§ **Attività**: Per favore, riscrivi il tratto del testo sul rogo di Ispica che va da "In concomitanza con" fino a "un illecito penale.", cambiando "spiagge" in "coste".

§ **Sezione del documento**:
+--

Nei giorni scorsi il personale della Capitaneria di Porto–Guardia Costiera di Pozzallo è intervenuto sul litorale di Ispica dopo la lodevole segnalazione di un bagnante che, notata una colonna di fumo su una duna a ridosso della spiaggia, ha contattato immediatamente la Sala Operativa.
Il pronto intervento dei militari ha consentito di individuare i presunti autori del rogo, denunciati all’Autorità giudiziaria di Ragusa per combustione illecita di rifiuti.
L’area interessata è stata posta sotto sequestro; il provvedimento è stato convalidato dalla Procura della Repubblica di Ragusa, che ha coordinato le indagini.
In concomitanza con la stagione balneare, la Guardia Costiera ricorda che abbandonare qualsiasi tipologia di rifiuto sulle spiagge e, ancor più, distruggerli appiccando il fuoco, costituisce una condotta gravemente dannosa per l’ecosistema e integra un illecito penale.
La combustione illecita di rifiuti è infatti sanzionata severamente dal Codice dell’Ambiente: la reclusione va da due a cinque anni per i rifiuti non pericolosi e da tre a sei anni per quelli pericolosi.

+--

§ **Informazioni**:

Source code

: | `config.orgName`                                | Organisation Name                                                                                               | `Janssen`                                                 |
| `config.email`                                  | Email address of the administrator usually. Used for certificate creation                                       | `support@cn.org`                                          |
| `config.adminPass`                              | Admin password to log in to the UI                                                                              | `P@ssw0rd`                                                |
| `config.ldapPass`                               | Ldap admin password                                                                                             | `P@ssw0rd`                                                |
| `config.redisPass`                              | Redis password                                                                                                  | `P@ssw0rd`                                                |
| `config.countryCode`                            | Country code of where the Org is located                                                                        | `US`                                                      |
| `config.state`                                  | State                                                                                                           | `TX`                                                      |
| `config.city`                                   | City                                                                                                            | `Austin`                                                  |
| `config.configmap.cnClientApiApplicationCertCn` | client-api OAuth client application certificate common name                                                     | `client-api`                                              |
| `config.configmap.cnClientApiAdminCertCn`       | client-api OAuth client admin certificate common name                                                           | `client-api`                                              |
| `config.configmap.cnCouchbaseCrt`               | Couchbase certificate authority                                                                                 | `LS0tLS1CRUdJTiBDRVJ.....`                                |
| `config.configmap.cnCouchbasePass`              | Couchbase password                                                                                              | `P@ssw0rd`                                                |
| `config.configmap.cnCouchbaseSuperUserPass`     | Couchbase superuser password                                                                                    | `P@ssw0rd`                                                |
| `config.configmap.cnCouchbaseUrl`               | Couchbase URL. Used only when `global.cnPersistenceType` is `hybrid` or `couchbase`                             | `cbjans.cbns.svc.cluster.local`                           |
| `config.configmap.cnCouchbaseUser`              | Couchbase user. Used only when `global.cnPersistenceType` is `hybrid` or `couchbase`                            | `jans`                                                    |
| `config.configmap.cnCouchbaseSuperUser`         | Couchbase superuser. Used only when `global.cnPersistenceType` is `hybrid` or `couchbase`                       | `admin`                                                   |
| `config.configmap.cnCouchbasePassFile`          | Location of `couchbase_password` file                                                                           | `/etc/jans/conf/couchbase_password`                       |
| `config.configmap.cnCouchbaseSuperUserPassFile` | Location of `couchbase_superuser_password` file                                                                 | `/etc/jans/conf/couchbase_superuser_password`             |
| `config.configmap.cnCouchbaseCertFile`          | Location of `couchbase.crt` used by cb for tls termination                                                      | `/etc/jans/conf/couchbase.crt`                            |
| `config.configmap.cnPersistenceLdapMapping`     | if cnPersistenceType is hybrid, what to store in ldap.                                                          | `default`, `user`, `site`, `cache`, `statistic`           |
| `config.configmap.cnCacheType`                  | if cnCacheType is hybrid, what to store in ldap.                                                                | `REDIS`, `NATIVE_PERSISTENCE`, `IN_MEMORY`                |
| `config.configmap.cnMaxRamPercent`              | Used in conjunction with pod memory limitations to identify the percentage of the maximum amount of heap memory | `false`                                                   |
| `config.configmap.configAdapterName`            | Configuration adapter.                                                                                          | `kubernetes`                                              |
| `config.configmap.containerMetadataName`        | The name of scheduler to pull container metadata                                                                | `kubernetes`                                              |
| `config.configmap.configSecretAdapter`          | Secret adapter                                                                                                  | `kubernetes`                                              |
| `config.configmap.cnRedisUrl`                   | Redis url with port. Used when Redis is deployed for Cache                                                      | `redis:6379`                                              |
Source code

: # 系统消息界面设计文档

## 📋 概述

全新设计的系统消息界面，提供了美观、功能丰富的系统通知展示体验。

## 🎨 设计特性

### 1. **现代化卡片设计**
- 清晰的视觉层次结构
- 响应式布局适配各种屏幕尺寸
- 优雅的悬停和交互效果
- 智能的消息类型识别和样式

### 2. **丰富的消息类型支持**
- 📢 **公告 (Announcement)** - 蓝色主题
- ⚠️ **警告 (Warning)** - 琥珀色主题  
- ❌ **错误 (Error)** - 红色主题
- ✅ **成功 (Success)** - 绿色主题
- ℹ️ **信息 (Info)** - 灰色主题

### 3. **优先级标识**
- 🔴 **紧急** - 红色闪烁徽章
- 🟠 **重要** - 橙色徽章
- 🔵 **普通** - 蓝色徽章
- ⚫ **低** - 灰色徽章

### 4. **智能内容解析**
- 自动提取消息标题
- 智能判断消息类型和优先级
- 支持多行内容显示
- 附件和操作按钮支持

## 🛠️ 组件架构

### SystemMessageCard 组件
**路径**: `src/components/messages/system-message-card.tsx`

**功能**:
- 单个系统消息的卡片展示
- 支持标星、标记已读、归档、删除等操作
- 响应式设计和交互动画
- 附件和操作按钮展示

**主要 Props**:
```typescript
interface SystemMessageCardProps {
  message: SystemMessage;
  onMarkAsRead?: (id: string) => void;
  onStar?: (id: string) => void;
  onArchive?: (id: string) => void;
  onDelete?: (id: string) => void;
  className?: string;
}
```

+--

§ **Risposta**:
In concomitanza con la stagione balneare, la Guardia Costiera ricorda che abbandonare qualsiasi tipologia di rifiuto sulle coste e, ancor più, distruggerli appiccando il fuoco, costituisce una condotta gravemente dannosa per l’ecosistema e integra un illecito penale.